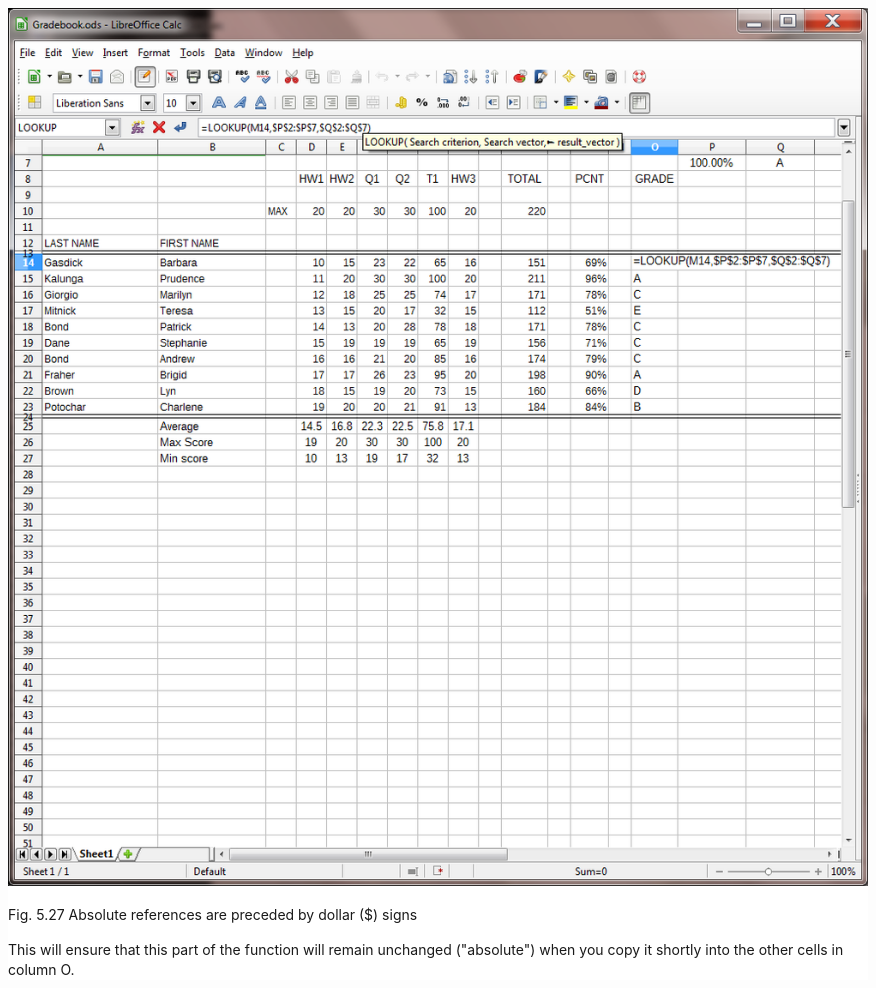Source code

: ![](./media/image28.png)

Fig. 5.27 Absolute references are preceded by dollar (\$) signs

This will ensure that this part of the function will remain unchanged
("absolute") when you copy it shortly into the other cells in column O.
++++++++
Please print exactly the lines of the entries above, beginning with the line that contains "This will ensure" and ending with the last line.

TASK SOLUTION:
This will ensure that this part of the function will remain unchanged
("absolute") when you copy it shortly into the other cells in column O.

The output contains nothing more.